VS Code Copilot Chat Vulnerability: Prompt Injection Can Trigger Remote Code Execution via Unicode URL Spoofing
A critical remote code execution vulnerability has been disclosed in Microsoft's VS Code Copilot Chat, exposing users to potential compromise through a sophisticated prompt injection attack. The flaw, present in versions 0.37.2 and earlier, allows a maliciously manipulated AI agent to trick users into opening or fetching malicious URLs. The attack hinges on the use of Unicode look-alike characters to craft URLs that visually impersonate trusted domains, a technique known as homograph or IDN spoofing. This bypasses user vigilance, as the link appears legitimate, creating a direct path for attackers to execute arbitrary code on the victim's machine.
The vulnerability specifically resides in how Copilot Chat presents URLs to the user. Prior to the patch, the interface did not properly punycode-encode internationalized domain names (IDNs), allowing attackers to exploit visual similarities between characters from different scripts. For instance, a Cyrillic 'а' could be used in place of a Latin 'a'. Users who approve a fetch request or click on such a spoofed link from a compromised agent session are at immediate risk. Microsoft has assigned CVE-2026-21523 to this issue and released a fix in VS Code Copilot Chat version 0.37.3, which now correctly encodes URLs to display their punycode representation, making spoofing attempts visually apparent.

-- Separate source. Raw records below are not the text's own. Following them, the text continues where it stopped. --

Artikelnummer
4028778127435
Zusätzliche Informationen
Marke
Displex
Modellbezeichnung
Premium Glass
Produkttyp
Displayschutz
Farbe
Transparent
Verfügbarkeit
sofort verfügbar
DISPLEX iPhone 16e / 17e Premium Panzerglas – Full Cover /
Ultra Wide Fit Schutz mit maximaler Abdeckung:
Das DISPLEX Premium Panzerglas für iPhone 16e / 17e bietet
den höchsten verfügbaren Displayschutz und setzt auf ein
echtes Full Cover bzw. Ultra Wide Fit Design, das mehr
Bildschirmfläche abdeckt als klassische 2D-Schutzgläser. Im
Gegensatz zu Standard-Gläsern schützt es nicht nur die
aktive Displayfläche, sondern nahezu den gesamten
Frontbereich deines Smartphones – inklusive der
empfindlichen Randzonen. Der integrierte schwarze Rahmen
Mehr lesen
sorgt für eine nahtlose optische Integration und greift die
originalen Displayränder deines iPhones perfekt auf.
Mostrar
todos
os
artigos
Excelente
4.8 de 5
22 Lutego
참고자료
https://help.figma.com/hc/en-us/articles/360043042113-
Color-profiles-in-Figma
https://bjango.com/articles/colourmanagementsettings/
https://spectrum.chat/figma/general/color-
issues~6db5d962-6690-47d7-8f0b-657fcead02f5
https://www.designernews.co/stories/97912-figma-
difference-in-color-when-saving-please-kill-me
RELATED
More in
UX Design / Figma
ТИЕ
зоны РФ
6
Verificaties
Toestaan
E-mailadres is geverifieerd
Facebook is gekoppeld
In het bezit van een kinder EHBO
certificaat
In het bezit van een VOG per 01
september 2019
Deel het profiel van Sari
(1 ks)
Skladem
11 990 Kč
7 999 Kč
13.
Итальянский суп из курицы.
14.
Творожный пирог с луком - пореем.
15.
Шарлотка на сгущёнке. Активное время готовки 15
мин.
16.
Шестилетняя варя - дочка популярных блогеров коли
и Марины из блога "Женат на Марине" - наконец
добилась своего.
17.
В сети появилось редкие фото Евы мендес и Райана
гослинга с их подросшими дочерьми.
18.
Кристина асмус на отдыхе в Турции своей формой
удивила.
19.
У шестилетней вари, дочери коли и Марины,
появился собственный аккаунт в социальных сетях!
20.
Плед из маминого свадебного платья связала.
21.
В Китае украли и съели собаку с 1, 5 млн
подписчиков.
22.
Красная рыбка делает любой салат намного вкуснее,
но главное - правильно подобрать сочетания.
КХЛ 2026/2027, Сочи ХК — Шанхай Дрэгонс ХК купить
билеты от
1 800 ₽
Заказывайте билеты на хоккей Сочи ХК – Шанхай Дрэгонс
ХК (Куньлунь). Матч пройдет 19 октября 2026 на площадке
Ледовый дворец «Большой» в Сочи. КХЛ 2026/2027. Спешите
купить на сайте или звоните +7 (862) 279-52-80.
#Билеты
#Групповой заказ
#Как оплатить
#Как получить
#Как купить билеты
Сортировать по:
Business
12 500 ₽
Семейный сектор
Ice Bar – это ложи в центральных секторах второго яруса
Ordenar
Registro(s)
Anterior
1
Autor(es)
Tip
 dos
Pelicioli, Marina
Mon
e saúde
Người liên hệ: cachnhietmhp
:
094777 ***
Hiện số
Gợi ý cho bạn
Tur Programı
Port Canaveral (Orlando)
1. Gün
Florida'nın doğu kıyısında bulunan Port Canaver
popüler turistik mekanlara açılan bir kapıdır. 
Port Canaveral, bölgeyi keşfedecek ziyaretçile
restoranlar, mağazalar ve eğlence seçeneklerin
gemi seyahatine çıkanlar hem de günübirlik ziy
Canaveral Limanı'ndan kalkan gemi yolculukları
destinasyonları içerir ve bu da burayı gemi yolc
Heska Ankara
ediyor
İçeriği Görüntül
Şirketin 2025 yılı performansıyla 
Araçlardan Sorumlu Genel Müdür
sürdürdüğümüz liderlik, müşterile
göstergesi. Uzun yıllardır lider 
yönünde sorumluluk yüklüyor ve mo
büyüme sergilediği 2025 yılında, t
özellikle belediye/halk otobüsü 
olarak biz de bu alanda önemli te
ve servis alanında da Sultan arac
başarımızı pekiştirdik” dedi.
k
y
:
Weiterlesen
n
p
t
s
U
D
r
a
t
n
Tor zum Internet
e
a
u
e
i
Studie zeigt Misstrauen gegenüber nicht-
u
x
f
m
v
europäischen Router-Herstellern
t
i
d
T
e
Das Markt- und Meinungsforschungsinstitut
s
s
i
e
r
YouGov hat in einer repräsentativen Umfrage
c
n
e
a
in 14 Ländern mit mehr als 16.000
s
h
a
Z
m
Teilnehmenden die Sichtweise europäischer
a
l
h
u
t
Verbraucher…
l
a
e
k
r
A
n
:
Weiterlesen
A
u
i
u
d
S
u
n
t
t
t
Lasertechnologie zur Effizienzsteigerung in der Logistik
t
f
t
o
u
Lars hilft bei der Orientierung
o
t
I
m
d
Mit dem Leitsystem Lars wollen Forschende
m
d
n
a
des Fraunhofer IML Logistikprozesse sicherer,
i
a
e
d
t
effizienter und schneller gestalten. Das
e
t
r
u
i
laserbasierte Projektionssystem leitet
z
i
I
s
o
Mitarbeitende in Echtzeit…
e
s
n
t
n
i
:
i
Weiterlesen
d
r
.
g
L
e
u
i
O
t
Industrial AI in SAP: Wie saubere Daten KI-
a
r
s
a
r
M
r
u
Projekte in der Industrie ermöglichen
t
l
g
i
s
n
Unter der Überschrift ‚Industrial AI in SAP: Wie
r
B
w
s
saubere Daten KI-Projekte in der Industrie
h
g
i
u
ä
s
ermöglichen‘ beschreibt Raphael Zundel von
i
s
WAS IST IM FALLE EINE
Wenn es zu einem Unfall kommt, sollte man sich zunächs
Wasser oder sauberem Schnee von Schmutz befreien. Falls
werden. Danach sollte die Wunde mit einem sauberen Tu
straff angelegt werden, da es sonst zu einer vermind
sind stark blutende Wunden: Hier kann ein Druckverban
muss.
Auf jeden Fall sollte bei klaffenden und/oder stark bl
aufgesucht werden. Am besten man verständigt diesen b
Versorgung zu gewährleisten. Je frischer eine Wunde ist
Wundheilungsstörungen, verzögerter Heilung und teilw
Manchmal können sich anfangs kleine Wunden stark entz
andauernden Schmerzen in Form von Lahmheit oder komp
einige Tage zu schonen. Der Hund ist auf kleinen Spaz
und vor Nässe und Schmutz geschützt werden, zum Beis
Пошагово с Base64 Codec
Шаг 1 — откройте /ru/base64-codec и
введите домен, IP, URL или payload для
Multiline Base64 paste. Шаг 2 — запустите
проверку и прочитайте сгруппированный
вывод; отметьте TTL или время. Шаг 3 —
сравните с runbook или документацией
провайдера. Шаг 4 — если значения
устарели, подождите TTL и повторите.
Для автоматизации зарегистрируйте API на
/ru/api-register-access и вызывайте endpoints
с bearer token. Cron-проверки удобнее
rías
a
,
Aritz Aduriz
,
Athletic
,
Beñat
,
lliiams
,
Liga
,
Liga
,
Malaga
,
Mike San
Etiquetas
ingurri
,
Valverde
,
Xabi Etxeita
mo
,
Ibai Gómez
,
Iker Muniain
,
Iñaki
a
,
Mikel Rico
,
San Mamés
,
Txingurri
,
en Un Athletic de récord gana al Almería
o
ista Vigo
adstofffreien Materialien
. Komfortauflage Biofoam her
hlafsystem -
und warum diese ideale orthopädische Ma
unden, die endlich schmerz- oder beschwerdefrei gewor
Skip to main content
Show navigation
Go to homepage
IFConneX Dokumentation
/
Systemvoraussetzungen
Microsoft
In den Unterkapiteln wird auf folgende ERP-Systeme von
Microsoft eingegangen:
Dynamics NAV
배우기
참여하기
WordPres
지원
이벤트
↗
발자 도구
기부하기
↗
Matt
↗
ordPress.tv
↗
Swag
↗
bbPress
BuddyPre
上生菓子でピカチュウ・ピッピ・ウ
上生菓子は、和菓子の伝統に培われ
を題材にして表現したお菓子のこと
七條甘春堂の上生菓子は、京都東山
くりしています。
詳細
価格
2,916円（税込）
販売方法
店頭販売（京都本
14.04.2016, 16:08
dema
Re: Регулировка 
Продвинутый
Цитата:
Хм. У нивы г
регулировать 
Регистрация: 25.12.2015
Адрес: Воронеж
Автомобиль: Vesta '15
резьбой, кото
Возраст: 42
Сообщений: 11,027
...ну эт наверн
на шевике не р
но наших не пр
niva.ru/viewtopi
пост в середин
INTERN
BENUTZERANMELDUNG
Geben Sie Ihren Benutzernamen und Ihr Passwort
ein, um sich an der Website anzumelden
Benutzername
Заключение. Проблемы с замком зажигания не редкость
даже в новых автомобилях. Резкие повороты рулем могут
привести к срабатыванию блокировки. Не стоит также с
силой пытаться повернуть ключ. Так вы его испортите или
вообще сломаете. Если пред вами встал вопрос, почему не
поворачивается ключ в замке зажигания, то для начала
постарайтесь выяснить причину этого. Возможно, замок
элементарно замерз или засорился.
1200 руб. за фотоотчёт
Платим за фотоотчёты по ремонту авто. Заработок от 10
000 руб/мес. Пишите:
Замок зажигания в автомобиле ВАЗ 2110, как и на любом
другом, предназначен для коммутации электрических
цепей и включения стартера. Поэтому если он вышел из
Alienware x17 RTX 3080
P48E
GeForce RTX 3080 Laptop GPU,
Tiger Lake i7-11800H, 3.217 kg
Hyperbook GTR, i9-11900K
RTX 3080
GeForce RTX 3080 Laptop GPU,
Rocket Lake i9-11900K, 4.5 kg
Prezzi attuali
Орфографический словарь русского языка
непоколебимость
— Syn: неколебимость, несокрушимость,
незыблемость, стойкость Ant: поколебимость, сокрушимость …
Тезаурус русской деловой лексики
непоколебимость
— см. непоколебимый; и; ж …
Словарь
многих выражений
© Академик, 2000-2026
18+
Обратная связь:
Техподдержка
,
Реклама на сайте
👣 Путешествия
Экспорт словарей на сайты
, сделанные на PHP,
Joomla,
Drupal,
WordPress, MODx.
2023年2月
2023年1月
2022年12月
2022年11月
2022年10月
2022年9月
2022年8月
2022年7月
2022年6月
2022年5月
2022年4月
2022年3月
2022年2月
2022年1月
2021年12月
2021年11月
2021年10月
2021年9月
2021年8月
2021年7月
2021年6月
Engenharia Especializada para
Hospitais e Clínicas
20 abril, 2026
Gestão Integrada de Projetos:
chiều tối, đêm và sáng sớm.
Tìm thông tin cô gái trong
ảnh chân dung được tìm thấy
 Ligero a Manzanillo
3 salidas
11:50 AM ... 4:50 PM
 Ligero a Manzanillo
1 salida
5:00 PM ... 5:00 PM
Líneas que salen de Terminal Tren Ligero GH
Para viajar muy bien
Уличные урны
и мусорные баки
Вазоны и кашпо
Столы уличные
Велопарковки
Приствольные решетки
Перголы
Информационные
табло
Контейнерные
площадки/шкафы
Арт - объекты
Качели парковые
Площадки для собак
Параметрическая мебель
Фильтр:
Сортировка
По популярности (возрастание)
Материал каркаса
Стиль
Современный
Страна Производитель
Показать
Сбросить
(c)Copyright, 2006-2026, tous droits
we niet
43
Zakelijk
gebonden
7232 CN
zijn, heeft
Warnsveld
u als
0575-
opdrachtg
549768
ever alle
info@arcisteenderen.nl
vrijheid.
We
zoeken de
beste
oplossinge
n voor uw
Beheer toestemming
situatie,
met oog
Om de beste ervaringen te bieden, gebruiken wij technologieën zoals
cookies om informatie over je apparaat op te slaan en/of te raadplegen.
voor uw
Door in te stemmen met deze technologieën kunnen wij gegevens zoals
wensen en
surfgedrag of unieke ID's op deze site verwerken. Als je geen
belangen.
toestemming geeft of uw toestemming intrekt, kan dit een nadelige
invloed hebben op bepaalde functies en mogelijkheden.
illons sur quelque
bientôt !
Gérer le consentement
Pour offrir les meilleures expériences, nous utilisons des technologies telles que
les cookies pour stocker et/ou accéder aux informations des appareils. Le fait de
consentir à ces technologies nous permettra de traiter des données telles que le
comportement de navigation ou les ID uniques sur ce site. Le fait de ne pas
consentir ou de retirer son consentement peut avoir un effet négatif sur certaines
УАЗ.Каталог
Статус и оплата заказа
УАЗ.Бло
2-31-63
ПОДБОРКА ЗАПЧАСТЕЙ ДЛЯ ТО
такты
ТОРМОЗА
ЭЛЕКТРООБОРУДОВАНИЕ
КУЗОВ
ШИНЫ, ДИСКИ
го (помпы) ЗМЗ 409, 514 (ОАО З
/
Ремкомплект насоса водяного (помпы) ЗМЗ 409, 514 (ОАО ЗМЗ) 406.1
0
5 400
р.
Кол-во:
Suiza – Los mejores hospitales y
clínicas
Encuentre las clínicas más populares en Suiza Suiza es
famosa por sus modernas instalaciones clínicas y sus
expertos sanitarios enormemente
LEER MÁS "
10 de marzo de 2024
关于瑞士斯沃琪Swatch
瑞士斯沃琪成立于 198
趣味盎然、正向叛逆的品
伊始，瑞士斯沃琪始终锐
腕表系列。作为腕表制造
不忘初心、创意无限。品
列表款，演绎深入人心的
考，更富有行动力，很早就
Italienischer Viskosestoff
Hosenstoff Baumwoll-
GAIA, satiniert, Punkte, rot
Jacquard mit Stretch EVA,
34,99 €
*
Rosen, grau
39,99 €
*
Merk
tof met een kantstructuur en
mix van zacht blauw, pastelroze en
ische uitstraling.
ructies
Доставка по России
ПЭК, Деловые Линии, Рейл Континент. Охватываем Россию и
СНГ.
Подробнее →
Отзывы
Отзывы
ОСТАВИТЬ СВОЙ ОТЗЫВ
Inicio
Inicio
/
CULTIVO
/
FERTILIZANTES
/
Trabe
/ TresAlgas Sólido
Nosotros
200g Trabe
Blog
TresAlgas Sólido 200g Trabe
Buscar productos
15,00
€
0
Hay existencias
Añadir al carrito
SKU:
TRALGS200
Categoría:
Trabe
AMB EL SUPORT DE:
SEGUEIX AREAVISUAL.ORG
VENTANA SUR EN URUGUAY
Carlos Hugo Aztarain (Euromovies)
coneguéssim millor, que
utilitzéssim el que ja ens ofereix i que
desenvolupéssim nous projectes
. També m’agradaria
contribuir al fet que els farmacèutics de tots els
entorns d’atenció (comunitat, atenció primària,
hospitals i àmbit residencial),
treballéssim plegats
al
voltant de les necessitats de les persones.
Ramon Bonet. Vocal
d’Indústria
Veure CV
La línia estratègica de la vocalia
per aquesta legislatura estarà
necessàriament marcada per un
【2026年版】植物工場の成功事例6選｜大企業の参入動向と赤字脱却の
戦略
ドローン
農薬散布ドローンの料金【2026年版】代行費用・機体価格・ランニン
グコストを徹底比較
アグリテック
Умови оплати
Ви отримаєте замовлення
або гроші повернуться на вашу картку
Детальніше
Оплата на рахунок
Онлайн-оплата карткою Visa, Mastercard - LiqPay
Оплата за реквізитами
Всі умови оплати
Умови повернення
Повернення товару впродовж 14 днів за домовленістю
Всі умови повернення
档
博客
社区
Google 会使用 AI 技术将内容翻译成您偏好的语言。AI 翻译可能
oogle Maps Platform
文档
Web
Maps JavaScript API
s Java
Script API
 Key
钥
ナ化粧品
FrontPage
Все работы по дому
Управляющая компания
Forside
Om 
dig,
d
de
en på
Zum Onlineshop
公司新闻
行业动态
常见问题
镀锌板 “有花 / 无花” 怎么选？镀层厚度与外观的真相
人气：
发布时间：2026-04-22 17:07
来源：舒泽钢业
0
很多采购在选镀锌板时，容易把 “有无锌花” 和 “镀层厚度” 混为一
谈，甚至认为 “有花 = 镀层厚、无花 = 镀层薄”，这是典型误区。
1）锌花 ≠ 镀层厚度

This incident highlights the expanding attack surface introduced by AI-powered coding assistants and the unique security challenges of prompt injection. It places immediate pressure on developers and organizations using older versions of the extension to update immediately. The only available workaround for unpatched systems is a strict policy of not approving any URL fetch or open requests originating from Copilot Chat agent sessions, severely limiting the tool's functionality. The disclosure triggers broader scrutiny on how AI agents handle external resource requests and user interactions, signaling a need for more robust input validation and output sanitization frameworks within the rapidly evolving AI-integrated development ecosystem.